If the people who didn't vote because they didn't like either major party had voted for a third party, then that third party would have won.
And if they had all voted for me then I would have won! Hypotheticals are fun. Can you show me the slightest bit of evidence that all these poor, oppressed voters are going to vote the same way as each other? My point was that the Third Party of wierd and McTraveller ain't winning the votes of, say, my mother. And if they
don't command huge support, they are merely, in the immortal words of Monty Python, "splitters". I don't need evidence that the number of people disappointed in the two main parties is very large, I want evidence stating they share common denominators
other than distaste for the main parties that elevate them above "irrelevant." The Libertarians and the Greens would do a lot better if they were won party according to your logic, but that's equally silly to say because they also oppose each other just as fervently.
The idea that third parties is irrelevant is a very carefully constructed propaganda campaign created specifically to keep people from voting for them.
That fact does not, in and of itself, mean that third parties
aren't irrelevant, because they
are. It merely means that hypothetically that need not be the case, but hypotheticals are just hypotheticals. You could hypothetically become President of the United States, but I'm not going to sit here and discuss the implications of a PTTG?? presidency because I don't see it happening anytime soon (well at least not until I'm more bored and have fewer projects to complete; we'll see then).

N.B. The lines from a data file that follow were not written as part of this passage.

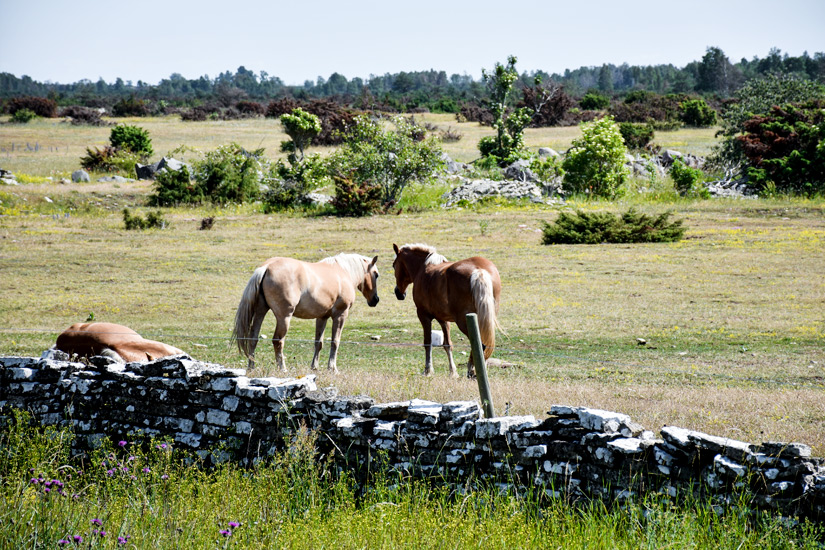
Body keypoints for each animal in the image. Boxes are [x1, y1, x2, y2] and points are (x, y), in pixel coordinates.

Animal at [232, 254, 380, 376]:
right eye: (376, 274)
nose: (375, 300)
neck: (343, 271)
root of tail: (267, 267)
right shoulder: (340, 315)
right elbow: (335, 342)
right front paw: (332, 368)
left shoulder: (322, 317)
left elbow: (318, 343)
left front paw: (314, 367)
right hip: (284, 317)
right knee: (278, 340)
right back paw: (282, 368)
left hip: (260, 311)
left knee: (253, 338)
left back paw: (251, 367)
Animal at [392, 245, 502, 380]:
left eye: (394, 265)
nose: (398, 293)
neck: (424, 267)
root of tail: (479, 271)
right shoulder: (443, 319)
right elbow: (447, 344)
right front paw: (452, 371)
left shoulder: (423, 315)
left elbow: (427, 343)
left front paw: (428, 370)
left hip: (464, 322)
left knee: (480, 345)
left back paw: (472, 371)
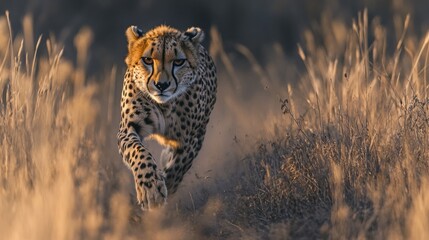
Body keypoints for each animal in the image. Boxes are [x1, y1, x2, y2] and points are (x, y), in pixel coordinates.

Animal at [116, 24, 216, 210]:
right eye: (147, 60)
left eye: (178, 62)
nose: (161, 85)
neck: (164, 104)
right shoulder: (128, 128)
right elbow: (138, 152)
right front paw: (150, 188)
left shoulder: (191, 138)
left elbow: (178, 167)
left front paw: (164, 186)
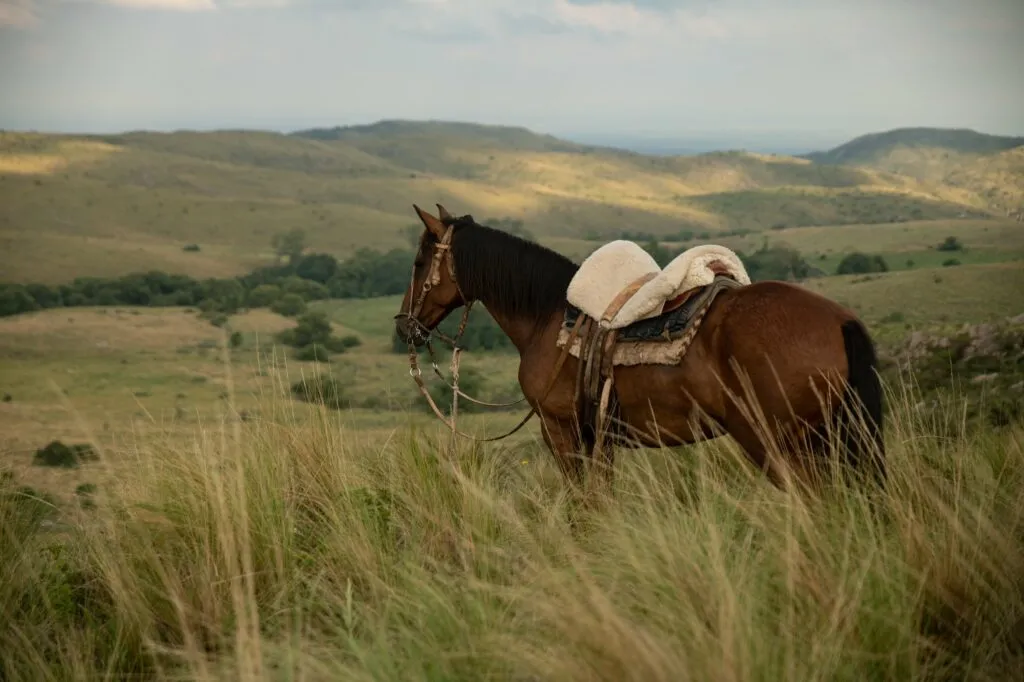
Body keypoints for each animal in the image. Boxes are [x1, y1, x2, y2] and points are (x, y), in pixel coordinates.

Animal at [394, 204, 885, 496]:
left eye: (419, 262)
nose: (404, 326)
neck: (546, 315)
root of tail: (839, 319)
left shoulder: (561, 431)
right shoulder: (599, 437)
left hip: (781, 442)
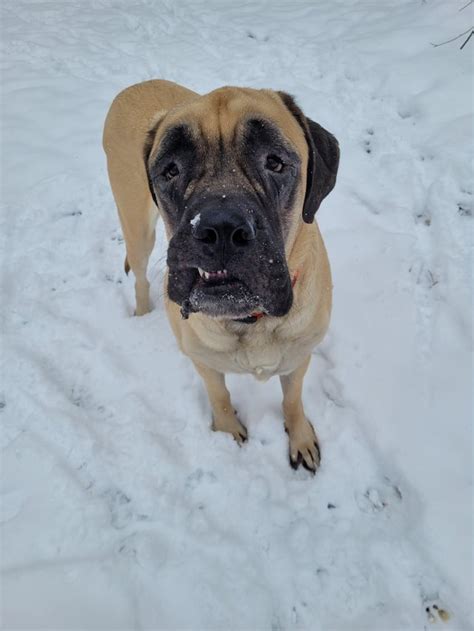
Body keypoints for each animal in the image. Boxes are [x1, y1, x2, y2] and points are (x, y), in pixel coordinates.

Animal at [104, 80, 340, 474]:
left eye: (275, 162)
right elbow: (220, 394)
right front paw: (228, 430)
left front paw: (300, 438)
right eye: (170, 170)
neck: (251, 322)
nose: (220, 228)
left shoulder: (298, 357)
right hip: (137, 226)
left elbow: (292, 399)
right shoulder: (203, 361)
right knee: (139, 277)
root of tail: (134, 86)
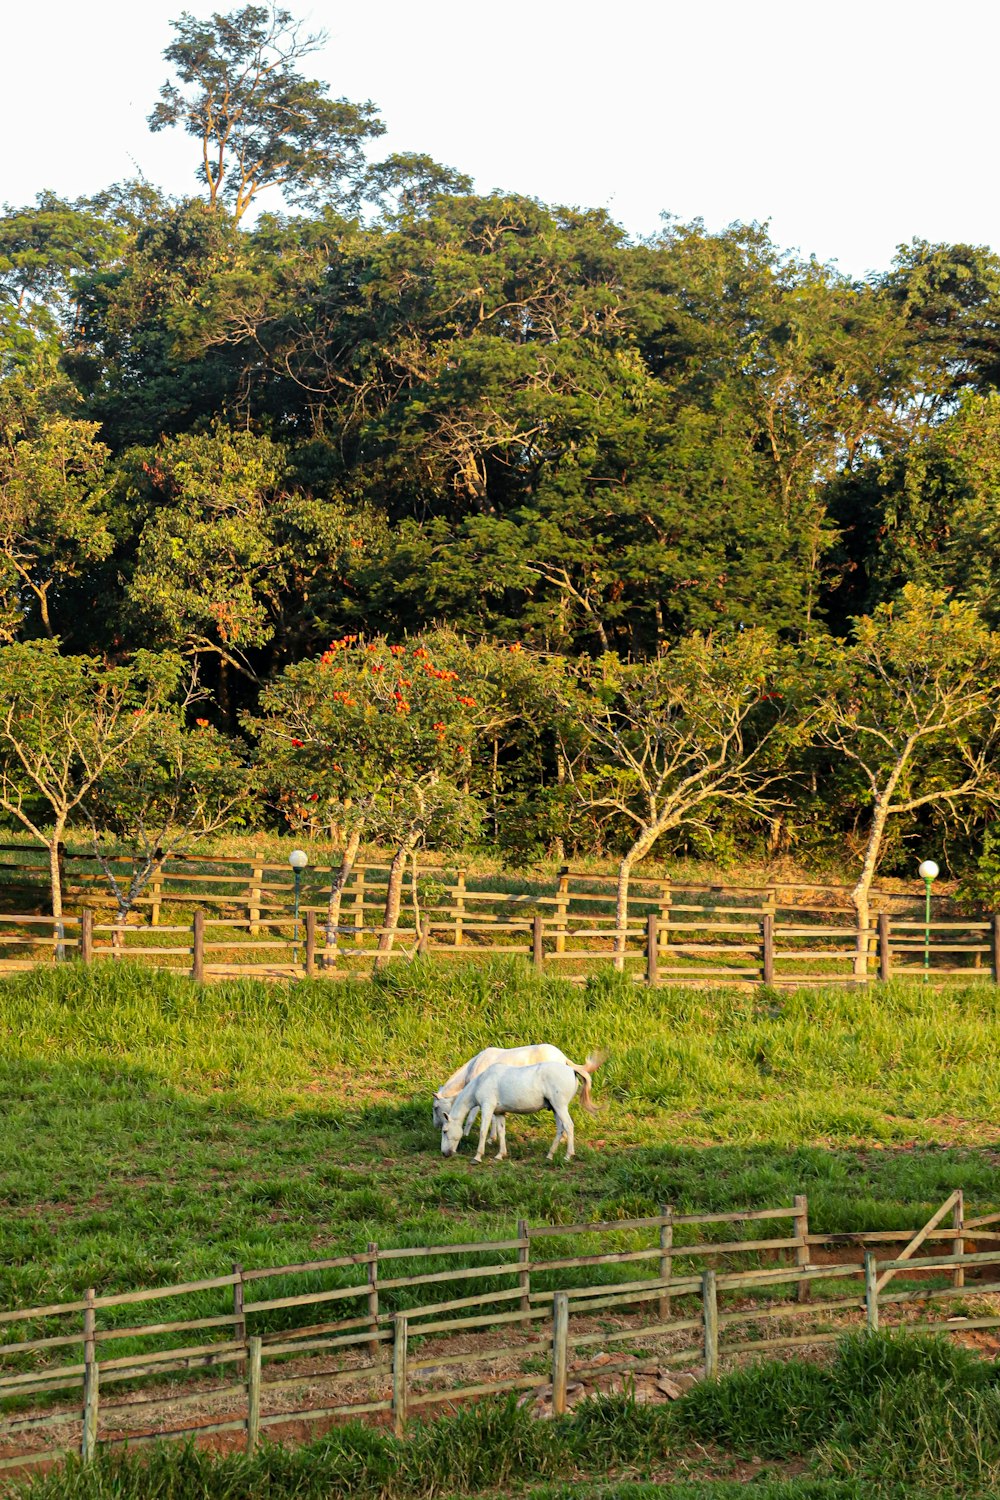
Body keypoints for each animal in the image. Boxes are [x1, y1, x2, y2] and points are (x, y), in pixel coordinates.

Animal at [440, 1050, 605, 1164]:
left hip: (560, 1107)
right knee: (560, 1129)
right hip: (555, 1109)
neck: (482, 1081)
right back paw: (550, 1155)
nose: (444, 1153)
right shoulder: (499, 1113)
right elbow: (501, 1132)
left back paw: (567, 1156)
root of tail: (571, 1069)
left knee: (569, 1126)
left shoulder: (487, 1108)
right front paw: (500, 1155)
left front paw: (477, 1157)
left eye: (444, 1131)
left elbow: (483, 1131)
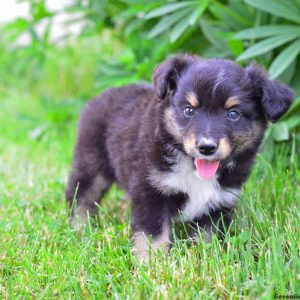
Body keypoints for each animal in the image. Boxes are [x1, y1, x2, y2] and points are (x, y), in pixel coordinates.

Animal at [65, 54, 292, 262]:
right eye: (189, 110)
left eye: (233, 114)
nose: (206, 147)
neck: (191, 168)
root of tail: (103, 94)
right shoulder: (151, 192)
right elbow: (152, 236)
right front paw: (151, 267)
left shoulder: (219, 203)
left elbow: (206, 239)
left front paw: (203, 261)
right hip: (91, 163)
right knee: (81, 197)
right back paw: (80, 230)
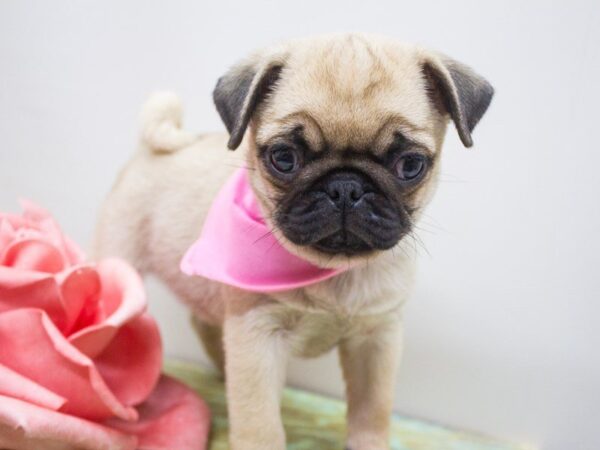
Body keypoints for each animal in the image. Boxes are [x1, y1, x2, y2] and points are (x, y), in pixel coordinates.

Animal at [94, 33, 492, 448]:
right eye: (284, 158)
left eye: (410, 165)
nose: (346, 186)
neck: (330, 271)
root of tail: (153, 146)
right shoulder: (256, 337)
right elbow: (261, 425)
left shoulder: (377, 338)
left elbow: (373, 411)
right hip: (121, 259)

My point is third parties in the US are screwed fundamentally because they are all loaded with fringe-groups, unrespectable, poorly-funded, and derive most of their electoral support not on the basis of their platform but on the basest form of "we aren't those guys," and you can argue about cause and effect (propaganda doesn't work if there ain't a seed of truth) here all day but the fact is that that is how they are now and that is where inertia keeps them. They are like moons: they don't have any light of their own, they merely reflect the light of the main parties. And the most damning thing about them is that anyone who sees the state of third parties does not think "let's take an existing third party and do the hard and unforgiving work of making it more legitimate", but "I'm going to make my
own party, with blackjack, and hookers!" It's self-limiting. This election cycle was the best opportunity in a long time for a third party to challenge the dynamic and how did they do? Better than before, but "better" != "good enough", and "good enough" is the only thing that matters.